__What to work on__:
Render the rows from the first one through the row containing "περίπου: περίπου -> μουσική", both included, as a numbered list that omits blank lines and holds only those rows.

*-*-*

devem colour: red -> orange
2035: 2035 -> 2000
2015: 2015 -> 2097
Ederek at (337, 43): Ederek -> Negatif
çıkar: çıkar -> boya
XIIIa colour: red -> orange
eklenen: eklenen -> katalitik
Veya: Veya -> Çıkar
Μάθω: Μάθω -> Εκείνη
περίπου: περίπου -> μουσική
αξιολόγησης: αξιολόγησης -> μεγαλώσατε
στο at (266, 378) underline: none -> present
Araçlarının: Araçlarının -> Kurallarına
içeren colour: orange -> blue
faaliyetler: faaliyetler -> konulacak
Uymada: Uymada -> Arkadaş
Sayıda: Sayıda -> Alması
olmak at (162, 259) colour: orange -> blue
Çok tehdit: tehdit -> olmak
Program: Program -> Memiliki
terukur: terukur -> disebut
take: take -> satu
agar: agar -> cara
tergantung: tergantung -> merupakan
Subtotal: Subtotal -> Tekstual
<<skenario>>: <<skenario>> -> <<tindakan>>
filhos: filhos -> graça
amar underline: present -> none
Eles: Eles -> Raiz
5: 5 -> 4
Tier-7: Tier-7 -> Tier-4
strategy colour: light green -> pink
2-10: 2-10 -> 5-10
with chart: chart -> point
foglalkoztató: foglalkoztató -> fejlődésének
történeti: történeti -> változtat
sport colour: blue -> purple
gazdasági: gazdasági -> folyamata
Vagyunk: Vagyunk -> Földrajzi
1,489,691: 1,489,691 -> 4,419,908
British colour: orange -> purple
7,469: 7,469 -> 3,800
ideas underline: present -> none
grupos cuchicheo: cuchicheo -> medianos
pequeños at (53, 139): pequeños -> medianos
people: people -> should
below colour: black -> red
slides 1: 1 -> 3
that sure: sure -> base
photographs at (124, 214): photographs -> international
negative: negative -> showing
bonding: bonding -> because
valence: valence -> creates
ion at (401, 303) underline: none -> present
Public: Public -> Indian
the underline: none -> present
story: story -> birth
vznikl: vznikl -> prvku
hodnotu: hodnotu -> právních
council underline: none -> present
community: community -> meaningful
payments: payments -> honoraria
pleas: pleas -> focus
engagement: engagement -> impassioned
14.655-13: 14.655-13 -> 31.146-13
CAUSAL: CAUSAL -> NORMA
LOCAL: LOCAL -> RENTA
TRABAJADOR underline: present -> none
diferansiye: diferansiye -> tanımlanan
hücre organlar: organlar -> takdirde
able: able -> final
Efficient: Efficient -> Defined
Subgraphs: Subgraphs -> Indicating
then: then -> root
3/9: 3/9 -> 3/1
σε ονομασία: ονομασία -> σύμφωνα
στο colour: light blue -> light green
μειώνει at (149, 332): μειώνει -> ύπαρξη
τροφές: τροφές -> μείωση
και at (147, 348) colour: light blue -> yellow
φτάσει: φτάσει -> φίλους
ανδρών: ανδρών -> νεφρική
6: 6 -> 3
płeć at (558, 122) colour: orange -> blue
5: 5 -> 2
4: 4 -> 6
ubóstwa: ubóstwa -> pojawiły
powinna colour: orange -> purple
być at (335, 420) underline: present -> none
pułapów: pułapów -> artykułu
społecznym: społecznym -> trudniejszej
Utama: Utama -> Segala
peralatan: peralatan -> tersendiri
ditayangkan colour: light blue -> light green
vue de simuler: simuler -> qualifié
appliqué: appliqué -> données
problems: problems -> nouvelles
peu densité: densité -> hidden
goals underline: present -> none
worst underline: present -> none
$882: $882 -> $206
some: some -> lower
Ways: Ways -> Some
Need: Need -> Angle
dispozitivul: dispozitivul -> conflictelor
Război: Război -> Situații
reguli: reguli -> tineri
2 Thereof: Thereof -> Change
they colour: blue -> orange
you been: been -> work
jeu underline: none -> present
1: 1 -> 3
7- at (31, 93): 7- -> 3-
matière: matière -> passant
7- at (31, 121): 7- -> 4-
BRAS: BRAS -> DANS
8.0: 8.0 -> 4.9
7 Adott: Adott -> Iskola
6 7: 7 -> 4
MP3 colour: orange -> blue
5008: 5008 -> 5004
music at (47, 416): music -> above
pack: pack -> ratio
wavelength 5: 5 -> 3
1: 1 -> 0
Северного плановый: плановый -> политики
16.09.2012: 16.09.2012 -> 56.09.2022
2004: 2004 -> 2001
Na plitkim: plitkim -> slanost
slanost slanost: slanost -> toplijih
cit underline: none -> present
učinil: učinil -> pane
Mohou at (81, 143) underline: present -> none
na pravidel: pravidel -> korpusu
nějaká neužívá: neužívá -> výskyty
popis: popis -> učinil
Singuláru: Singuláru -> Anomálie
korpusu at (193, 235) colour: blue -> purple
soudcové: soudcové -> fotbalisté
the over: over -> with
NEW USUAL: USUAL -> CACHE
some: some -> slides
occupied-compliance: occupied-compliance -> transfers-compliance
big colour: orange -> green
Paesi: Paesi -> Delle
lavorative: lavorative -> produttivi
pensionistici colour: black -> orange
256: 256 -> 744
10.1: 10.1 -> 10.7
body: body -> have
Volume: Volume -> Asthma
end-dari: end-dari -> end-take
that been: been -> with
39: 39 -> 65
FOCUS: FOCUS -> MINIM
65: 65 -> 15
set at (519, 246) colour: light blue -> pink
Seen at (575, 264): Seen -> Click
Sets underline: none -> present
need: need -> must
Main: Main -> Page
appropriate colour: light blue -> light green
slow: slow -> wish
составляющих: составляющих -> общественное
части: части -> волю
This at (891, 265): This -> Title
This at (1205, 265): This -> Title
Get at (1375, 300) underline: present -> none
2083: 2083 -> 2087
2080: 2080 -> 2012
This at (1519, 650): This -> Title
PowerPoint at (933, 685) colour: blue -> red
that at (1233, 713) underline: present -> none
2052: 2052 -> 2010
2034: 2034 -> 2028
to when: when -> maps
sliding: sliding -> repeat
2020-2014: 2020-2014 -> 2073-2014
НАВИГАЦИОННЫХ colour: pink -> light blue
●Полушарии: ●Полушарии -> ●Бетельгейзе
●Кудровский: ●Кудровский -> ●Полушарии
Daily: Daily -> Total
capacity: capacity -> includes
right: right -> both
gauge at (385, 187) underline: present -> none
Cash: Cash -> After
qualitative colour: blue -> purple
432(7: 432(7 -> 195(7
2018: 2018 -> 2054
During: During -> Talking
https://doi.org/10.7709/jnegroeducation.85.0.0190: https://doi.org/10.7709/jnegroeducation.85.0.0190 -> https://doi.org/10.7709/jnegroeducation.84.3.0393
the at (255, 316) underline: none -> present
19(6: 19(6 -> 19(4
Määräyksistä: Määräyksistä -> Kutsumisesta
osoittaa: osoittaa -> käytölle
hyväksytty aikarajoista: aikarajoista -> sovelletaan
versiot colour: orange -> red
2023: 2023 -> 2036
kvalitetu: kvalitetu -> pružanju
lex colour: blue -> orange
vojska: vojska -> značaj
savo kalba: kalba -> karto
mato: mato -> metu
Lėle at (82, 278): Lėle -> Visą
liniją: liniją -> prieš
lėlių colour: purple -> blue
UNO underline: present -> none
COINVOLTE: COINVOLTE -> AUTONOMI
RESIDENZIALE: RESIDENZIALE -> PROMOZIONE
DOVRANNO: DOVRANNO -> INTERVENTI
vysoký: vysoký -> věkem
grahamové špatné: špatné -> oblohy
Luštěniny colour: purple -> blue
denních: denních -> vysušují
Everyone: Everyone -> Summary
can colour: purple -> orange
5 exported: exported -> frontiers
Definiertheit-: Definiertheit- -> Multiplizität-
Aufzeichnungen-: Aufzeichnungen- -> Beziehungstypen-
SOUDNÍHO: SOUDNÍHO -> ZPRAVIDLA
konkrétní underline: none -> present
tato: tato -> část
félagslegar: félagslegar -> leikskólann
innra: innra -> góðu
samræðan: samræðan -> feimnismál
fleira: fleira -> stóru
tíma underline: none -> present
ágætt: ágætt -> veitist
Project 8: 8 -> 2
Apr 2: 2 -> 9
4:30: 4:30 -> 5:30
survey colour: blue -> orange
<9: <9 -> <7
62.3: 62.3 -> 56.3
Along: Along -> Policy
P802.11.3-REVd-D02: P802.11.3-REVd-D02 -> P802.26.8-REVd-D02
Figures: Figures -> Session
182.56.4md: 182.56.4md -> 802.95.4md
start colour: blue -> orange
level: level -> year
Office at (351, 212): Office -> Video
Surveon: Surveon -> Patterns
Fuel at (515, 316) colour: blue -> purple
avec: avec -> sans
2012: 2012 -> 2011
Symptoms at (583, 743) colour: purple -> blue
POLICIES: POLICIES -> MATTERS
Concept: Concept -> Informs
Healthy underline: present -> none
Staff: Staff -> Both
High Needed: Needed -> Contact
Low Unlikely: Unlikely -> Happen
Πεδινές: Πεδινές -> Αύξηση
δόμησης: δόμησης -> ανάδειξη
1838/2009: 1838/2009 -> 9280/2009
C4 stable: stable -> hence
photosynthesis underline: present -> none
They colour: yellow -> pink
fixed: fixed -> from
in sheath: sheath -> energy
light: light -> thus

*-*-*

__Answer to this problem__:
1. devem colour: red -> orange
2. 2035: 2035 -> 2000
3. 2015: 2015 -> 2097
4. Ederek at (337, 43): Ederek -> Negatif
5. çıkar: çıkar -> boya
6. XIIIa colour: red -> orange
7. eklenen: eklenen -> katalitik
8. Veya: Veya -> Çıkar
9. Μάθω: Μάθω -> Εκείνη
10. περίπου: περίπου -> μουσική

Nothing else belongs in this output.